When I turned 17 and finishing my last year of high school, I was interested in going to university and eventually pursuing a career in Foreign Relations. My brother suggested I get a job as a part-time loader in a cement plant in West Edmonton. I applied, and got accepted. After all, this would give me some extra money for university so I thought, ‘why not?’
When I started, I truly enjoyed the work I was doing – imagine loading 44 metric tonnes of cement powder in a matter of minutes! Having conversations with drivers and listening to their stories really intrigued me to discover the transportation industry even further. I recall speaking to people who dealt with Trimac about potentially transitioning into dispatch. Sure enough, two months later I was in the “hot seat,” and dispatching cement under the leadership of people I consider mentors even to this day.

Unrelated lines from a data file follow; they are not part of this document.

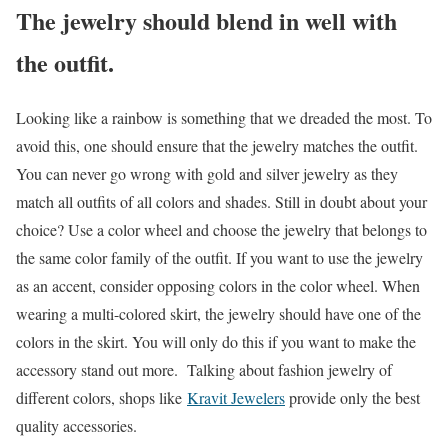
The jewelry should blend in well with
the outfit.
Looking like a rainbow is something that we dreaded the most. To
avoid this, one should ensure that the jewelry matches the outfit.
You can never go wrong with gold and silver jewelry as they
match all outfits of all colors and shades. Still in doubt about your
choice? Use a color wheel and choose the jewelry that belongs to
the same color family of the outfit. If you want to use the jewelry
as an accent, consider opposing colors in the color wheel. When
wearing a multi-colored skirt, the jewelry should have one of the
colors in the skirt. You will only do this if you want to make the
accessory stand out more. Talking about fashion jewelry of
different colors, shops like
Kravit Jewelers
provide only the best
quality accessories.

In my eyes dispatching is much like a puzzle; you are focused on getting loads dispatched on time, utilizing your assets to the fullest extent, while really focusing on customer satisfaction and working with the drivers closely on their hours of service. I would eventually transition into working the night shift. I believe that was a major milestone for me. I would have many discussions with drivers about the industry, efficiencies, trucks, trailers and this is where I believe most of my knowledge from the trucking industry came from. Fast forward five years later, and having worked in different cities and in different roles within the trucking industry, I am now an Operations Manager for branches in Calgary, AB, and Golden, BC.
At the age of 23, it is challenging to manage employees that are much older than I am, and much more experienced than I am. It is an immensely rewarding job though, as I am receptive and eager to learn new things every day. I believe that more people need to join this industry, especially in light of the baby boomer generation nearing retirement. The industry needs fresh ideas to make trucking that much more rewarding. With their experience and knowledge, senior drivers have certainly worked to improve efficiencies and methods to operate in a safe manner. This includes safe driving techniques and habits, equipment maintenance, and much more.
I think one thing that a member of the public may not immediately be aware of is that many products we use today have at one point or another been transported by a truck. For example, their vehicles, the fuel in their cars, everyday supplies purchased in grocery stores, and so on.
There are many opportunities in the transportation industry aside from driving. Some of these include driver schedulers, mechanics, washbay technicians, warehouse operators, safety teams, and engineers who design new trucks and trailers to drive up efficiencies and reduce green house gases. Speaking of technology, the majority of trucks are now equipped with GPS satellite systems where one can view the location of trucks at any time and send valuable information that may be required for the driver.
There is definitely a lot of room for growth in this segment as well. Personally, I have always enjoyed operations. Communication between drivers on a daily basis is crucial to a successful trip. Many times, to keep up in this demanding industry, you must always be alert to new and effective methods of communication. Social media has had a huge impact on trucking since it went viral and from what I can see this has had a positive effect on our long term communication strategy.
I strongly urge you to consider the fun and exciting challenges offered by the transportation industry. There is a lot of potential for growth in any career path you desire. Eagerness to learn and ambition are always welcomed. I jokingly tell my drivers they have another 44 years to deal with me. The steering wheel is in your hands.